[Source records]
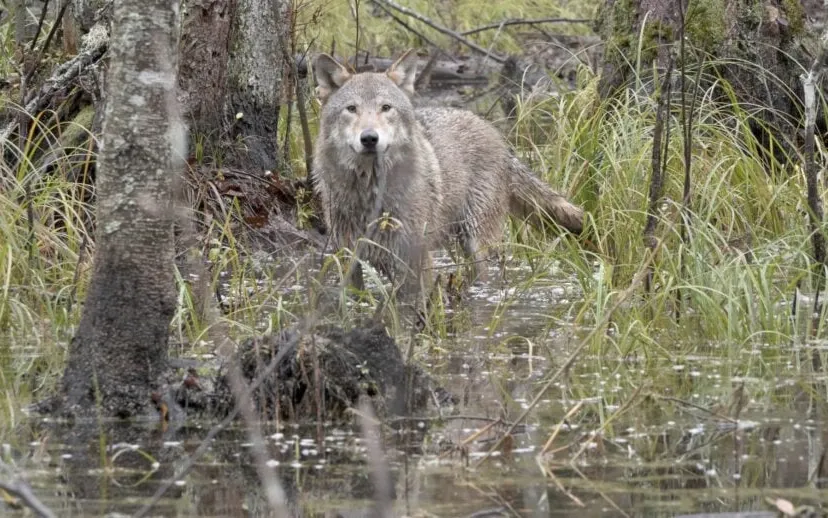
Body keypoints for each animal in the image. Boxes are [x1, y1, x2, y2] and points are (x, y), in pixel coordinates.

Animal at [312, 49, 584, 298]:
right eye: (351, 109)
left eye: (385, 108)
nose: (369, 138)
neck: (370, 192)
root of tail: (494, 133)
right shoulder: (347, 257)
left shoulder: (417, 258)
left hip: (476, 243)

• **TASK INSTRUCTIONS**
Repeat the lines above precisely and skip every picture.

• **RESULT OF THIS TASK**
Body keypoints for each animal in the image. Boxes are [x1, y1, x2, y2] and points are (x, y), in pixel coordinates.

Animal at [312, 49, 584, 298]:
right eye: (351, 109)
left eye: (385, 108)
nose: (369, 138)
neck: (370, 192)
root of tail: (494, 133)
right shoulder: (347, 257)
left shoulder: (417, 258)
left hip: (476, 243)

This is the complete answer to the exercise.